We use language all of the time. Because of this, we are all experts in language use. As native speakers of a language, we are experts in the intricacies of that language.

Why, then, do people study linguistics? Aren’t we all linguists?

Absolutely not.

We are experts in *using* language, but we are not experts in the methods we employ. Believe it or not, much of the process of speaking and hearing is not conscious. If it was, we would be sensorally overwhelmed with the sheer volume of words around us. Instead, listening comprehension involves a process of merging what we expect to hear with what we gauge to be the most important elements of what we do hear. The process of speaking involves merging our estimates of what the people we communicate with know and expect to hear with our understanding of the social expectations surrounding our words and our relationships and distilling these sources into a workable expression. The hearer will reconstruct elements of this process using cues that are sometimes conscious and sometimes not.

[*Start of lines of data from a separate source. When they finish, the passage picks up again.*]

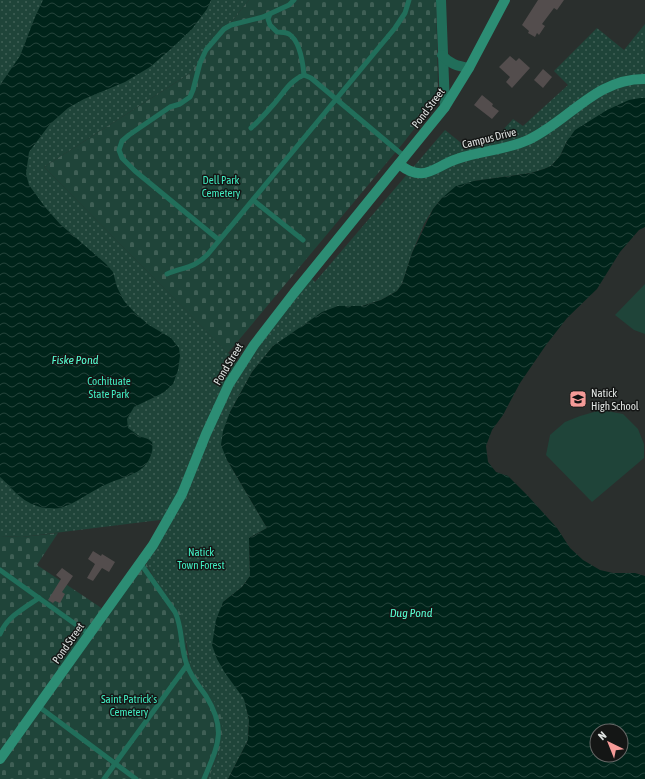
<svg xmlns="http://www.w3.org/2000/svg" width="645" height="779" font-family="'Asap Condensed',sans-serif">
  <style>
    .grass { fill: url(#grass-dots) }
    .cemetery { fill: url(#cemetery-stones) }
    .pitch { fill: #1f4439 }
    .water { fill: url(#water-waves); fill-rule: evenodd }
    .building { fill: #534d4d }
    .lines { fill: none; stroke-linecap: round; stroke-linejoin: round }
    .lane { stroke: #216e5a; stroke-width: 5 }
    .street { stroke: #216e5a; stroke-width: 10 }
    .secondary { stroke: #2c8d74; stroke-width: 10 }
    .labels { text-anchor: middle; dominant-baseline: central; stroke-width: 3; stroke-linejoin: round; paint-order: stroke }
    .street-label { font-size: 11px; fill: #e0e4e2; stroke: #141615 }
    .park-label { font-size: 11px; fill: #41ecc1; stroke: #141615 }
    .poi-label { font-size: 11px; fill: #e0e4e2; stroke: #141615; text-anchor: start }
    .water-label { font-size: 12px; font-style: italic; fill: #56fcd0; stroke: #141615 }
  </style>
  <defs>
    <pattern id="grass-dots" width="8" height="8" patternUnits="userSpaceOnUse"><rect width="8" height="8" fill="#1f4439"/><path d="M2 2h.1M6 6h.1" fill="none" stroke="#3f5f55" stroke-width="1.8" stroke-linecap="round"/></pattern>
    <pattern id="cemetery-stones" width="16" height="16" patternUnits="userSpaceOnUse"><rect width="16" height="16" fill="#1f4439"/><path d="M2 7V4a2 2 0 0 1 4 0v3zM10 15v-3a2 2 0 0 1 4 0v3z" fill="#3f5f55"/></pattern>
    <pattern id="water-waves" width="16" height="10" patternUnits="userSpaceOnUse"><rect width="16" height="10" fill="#00241a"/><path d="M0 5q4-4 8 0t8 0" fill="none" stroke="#25443b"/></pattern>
  </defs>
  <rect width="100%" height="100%" fill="#2a2f2d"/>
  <!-- grass -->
  <path class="grass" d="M0,0H249L189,74L44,167L240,365L308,275L315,282L445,130L465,146L491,143L513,119L523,126L568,85L554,71L597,28L624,50L645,24V98H640L567,141L560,156L551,166L544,169L531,173L474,181L442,198L433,209L424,224L412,253L402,284L397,291L381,300L362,306H338L273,346L252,372L230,412L227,460L267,528L249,538L250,576L242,587L223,602L249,720L248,740L228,779H208L218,755L207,692L197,679L190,664L182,618L178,610L153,576L144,559L168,519L22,537L0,536Z"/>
  <!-- cemetery -->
  <g class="cemetery">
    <path d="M249,0H436L438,89C433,109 416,126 404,142L228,353L44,167L189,74Z"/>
    <path d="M58,533L37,565L106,611L144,559C147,565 150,572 154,577C163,590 177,603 182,617C187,633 184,650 191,665C197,680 209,692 217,706C230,731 218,756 208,779H0V536L22,537Z"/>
  </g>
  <!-- pitch -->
  <g class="pitch">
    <path d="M645,284V334L634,330L615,315Z"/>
    <path d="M601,410L623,414L638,429L644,444V458L592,502L546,455L550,435L565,422L580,416Z"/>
  </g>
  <!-- water -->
  <g class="water">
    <path d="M43,0H211L207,9L192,29L172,48L150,67L125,82L84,99L68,108L50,124L29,152L26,174L29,185L45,207L60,224L106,264L113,272L117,287L124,301L135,313L149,325L171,338L179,348L180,356L178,370L173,384L163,393L134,407L127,419L128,428L139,436L148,439L152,442C154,452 149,463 141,469C133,476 117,479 107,484C91,491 77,503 60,508C56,509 49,508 45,508C23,504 15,491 0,477V85L20,56L35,17Z"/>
    <path d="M640,98H645V227L639,230L620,252L597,289L567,318L546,345L520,383L503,415L492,430L486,446L488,462L496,472L508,476L528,496L557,528L570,548L583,560L600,570L613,573H635L645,576V779H228L248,740L249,720L244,699L225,673L217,659L212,645L216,620L223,602L242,587L250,576L249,538L267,528L227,460L221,445L223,431L230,412L252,372L273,346L322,312L338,306H362L381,300L397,291L402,284L412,253L433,209L442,198L456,186L474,181L531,173L544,169L551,166L560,156L567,141L575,130L607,110L629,100ZM597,731H621V755H597Z"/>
  </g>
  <!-- building -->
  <g class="building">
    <path d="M538,0H564L557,10L554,8L542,24L545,26L539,35L537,33L535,37L528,33L529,31L522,25Z"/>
    <path d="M510,56L516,61L519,58L530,68L512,88L506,82L510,77L499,67Z"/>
    <path d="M543,69L552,77L543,88L534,80Z"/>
    <path d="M482,95L493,104L492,106L499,111L492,119L474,105Z"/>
    <path d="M93,551L101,556L102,554L115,562L109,572L102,568L93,581L87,578L95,564L88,559Z"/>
    <path d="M62,568L73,576L62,592L65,594L60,603L55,601L53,603L48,600L61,579L56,575Z"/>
  </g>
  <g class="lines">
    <!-- lane -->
    <g class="lane">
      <path d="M270,14L268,19L270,25L277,32C281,32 285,32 289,34C300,41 303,64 304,75"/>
      <path d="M251,128C259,121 266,113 273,105C283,94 290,80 304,75L311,78L405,157"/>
      <path d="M253,200L303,240"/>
      <path d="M219,240L135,171L122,158L119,150L122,141L129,135L170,107L180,104L190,97L193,90L200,63L206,50L224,29L231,25L263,17L289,5L294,0"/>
      <path d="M167,274C184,267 195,268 208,254L395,28L405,13L409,0"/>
      <path d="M141,564L175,612C183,628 180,648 187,665C191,677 199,686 206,696C227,730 218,745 204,779"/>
      <path d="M0,570L89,634"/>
      <path d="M0,634C7,617 24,608 39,598"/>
      <path d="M38,706L136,779"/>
      <path d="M104,779L187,665"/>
    </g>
    <!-- street -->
    <g class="street">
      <path d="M441,0L445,107"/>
      <path d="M442,55C450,64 457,66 469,68"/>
    </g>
    <!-- secondary -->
    <g class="secondary">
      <path d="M399,164C424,184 433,167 457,159C480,151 506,150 528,140C569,121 596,78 645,79"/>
      <path d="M0,759L153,545L182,494L206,434L229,384L254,345L294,293L445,107L469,68L505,0"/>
    </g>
  </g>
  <!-- icons -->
  <defs>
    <g id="school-square" transform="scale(0.9)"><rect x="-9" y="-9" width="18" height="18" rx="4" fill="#f59b98" stroke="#141615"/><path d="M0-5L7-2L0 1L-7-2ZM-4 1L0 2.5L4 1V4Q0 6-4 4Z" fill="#111"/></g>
  </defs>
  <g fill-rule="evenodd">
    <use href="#school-square" x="578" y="399"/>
  </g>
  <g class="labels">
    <!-- street labels -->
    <g class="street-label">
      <text transform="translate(428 108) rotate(-53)">Pond Street</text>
      <text transform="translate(489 138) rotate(-14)">Campus Drive</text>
      <text transform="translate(228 364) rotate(-59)">Pond Street</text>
      <text transform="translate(68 643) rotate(-55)">Pond Street</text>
    </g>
    <!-- park labels -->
    <g class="park-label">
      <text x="221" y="180">Dell Park<tspan x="221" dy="13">Cemetery</tspan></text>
      <text x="109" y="381">Cochituate<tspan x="109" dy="13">State Park</tspan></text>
      <text x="201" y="552">Natick<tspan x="201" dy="13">Town Forest</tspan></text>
      <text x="129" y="699">Saint Patrick's<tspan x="129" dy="13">Cemetery</tspan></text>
    </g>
    <!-- poi labels -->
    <g class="poi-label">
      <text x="591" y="393">Natick<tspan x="591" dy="13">High School</tspan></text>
    </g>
    <!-- water labels -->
    <g class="water-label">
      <text x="75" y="360">Fiske Pond</text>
      <text x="411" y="613">Dug Pond</text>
    </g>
  </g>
  <!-- north arrow -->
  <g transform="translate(609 743) rotate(317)"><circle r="19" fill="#141615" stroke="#666867"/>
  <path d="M0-3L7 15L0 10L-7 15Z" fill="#f59b98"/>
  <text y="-6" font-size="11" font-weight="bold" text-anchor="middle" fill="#e0e4e2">N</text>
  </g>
</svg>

We often think of language as simple and mechanistic, but it is not simple at all. As conversational analysts, our job is to study conversation that we have access to in an attempt to reconstruct the elements that constituted the interaction. Even small chunks of conversation encode quite a bit of information.

The process of conversation analysis is very much contrary to our sense of language as regular language users. This makes the process of explaining our research to people outside our field difficult. It is difficult to justify the research, and it is difficult to explain why such small pieces of data can be so useful, when most other fields of research rely on greater volumes of data.

In fact, a greater volume of data can be more harmful than helpful in conversation analysis. Conversation is heavily dependent on its context; on the people conversing, their relationship, their expectations, their experiences that day, the things on their mind, what they expect from each other and the situation, their understanding of language and expectations, and more. The same sentence can have greatly different meanings once those factors are taken into account.

At a time when there is so much talk of the glory of big data, it is especially important to keep in mind the contributions of small data. These contributions are the ones that jeopardize the utility and promise of big data, and if these contributions can be captured in creative ways, they will be the true promise of the field.

Not what language users expect to see, but rather what we use every day, more or less consciously.